Mathematics, however, trump politics. The mathematical reality is that you can only sustain deficit spending policies (whether by government or private debt acquisition) if GDP grows faster than debt and that growth has to come from the private sector, not government transfer payments, or the deficit percentage and impact will grow faster than GDP. This is, again, mathematics and cannot be avoided, since the government is only a fraction of the entire economy (and even in a command economy can't be more than 100% of it!)
Again I present the graph that I have shown before on what happens if you don't obey the realities of mathematics:
This isn't conjecture. It isn't politics. It is mathematical reality.
There has been NO - underline that - NO - recognition of the mathematical realities that underlie debt and GDP growth within our government, including Congress and regulators.

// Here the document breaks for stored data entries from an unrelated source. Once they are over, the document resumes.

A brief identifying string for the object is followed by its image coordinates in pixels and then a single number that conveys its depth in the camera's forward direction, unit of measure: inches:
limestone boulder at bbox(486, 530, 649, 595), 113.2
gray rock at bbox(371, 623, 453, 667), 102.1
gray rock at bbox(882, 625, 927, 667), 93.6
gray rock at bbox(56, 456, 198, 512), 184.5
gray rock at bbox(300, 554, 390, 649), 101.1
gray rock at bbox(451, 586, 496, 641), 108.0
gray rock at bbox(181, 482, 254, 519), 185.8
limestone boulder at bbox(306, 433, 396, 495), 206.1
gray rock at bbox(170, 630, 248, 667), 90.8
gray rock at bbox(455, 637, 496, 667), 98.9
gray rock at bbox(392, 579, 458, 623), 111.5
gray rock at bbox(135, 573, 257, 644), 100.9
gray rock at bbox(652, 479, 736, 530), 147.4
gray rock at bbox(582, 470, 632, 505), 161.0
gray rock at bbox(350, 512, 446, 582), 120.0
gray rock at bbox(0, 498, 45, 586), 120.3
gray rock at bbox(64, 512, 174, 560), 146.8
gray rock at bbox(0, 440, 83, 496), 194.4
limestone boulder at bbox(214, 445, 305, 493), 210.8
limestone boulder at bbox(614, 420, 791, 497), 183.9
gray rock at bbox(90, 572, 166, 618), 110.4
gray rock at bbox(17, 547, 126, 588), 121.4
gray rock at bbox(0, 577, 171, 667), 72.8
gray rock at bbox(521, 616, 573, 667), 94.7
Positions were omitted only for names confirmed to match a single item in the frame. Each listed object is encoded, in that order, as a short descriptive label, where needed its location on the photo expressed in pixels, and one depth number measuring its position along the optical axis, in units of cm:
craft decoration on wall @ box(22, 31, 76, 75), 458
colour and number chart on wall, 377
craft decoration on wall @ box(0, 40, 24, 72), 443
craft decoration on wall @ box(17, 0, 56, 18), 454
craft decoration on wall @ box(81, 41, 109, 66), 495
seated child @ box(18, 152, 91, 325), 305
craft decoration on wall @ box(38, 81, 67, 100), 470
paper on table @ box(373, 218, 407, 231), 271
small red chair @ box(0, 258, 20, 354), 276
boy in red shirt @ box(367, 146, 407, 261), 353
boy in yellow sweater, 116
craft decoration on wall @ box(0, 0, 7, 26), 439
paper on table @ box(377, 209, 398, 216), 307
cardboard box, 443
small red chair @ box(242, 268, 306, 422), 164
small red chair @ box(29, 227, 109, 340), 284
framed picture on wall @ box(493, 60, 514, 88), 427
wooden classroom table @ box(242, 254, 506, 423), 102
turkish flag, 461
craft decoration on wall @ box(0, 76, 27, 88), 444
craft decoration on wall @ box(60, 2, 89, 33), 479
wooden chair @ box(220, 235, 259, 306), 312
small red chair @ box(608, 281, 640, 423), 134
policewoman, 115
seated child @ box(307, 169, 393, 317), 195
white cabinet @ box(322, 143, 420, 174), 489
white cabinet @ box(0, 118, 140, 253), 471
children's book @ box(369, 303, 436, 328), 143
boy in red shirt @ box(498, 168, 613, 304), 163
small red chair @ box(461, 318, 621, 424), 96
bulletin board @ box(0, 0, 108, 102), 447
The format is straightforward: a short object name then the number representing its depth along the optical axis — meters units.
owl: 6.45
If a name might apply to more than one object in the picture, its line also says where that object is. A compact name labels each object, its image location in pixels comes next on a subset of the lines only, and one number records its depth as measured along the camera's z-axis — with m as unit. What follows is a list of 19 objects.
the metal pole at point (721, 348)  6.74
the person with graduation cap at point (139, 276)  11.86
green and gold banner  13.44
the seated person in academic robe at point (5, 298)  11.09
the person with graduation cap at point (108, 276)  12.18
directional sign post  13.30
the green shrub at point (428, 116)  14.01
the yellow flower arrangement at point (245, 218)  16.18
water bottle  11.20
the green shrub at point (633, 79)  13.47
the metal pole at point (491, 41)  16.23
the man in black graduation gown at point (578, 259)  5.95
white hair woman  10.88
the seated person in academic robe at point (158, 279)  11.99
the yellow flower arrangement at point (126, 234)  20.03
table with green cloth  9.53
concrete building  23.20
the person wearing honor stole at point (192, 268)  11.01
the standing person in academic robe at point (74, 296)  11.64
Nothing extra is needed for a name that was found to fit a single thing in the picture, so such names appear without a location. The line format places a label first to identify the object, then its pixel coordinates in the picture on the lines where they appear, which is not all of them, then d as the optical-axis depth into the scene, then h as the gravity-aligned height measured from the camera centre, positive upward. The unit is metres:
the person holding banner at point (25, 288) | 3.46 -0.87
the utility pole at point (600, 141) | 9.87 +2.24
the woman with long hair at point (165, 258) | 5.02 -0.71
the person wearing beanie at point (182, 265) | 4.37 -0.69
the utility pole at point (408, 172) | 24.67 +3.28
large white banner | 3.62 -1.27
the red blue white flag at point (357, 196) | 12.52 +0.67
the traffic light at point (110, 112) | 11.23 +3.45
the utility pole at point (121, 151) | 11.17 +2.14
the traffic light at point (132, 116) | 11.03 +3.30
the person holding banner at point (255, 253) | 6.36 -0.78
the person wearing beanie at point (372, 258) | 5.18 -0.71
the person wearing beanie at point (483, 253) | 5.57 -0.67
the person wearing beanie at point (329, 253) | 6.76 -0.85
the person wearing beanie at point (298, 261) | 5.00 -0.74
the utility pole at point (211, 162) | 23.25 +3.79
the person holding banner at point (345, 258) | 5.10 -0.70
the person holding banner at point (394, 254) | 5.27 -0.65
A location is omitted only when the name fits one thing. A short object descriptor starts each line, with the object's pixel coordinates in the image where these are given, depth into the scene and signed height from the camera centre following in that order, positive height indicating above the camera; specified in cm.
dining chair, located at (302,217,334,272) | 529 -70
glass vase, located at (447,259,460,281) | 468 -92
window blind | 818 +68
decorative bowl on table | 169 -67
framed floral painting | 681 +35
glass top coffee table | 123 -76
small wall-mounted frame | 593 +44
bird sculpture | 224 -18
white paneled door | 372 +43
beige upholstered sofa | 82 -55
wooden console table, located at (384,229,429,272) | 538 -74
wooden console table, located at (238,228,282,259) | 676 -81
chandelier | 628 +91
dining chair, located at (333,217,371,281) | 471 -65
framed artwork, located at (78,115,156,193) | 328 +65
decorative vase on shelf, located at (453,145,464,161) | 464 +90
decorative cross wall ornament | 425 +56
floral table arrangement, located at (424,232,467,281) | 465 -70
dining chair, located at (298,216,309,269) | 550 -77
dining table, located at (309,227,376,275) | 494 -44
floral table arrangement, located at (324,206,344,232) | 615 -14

This is precisely the same road that Japan went down after the Nikkei topped and then crashed when their debt bubble blew up.
A raw refusal to recognize the mathematical realities has led The Fed and Treasury to instead make legitimate outright fraudulent accounting, enabling banks and others to arbitrarily defer recognition of losses based on nothing more than a hope that through currency debasement popped bubbles can be re-inflated.
History tells us that such strategies never succeed, especially in an import-based economy, which we are, as input costs are tied directly to currency debasement and worse, those foreign interests that hold necessary imports also tend to hold significant currency reserves. As those reserves are debased the holders of these resources will raise prices and/or constrain supply so as to recover not only the current debasement but also the debasement of their reserves.
Congress may not like the facts, but that doesn't change them. Fraud never pays in the end, and despite all of the crooning and intentional diversion by people such as Bernanke, Summers and Geithner the above chart is a simple reflection of mathematical realities of compound growth - a reality that cannot be changed with "magic wand" waving or burying bad assets under a mountain of fraudulent accounting manipulation.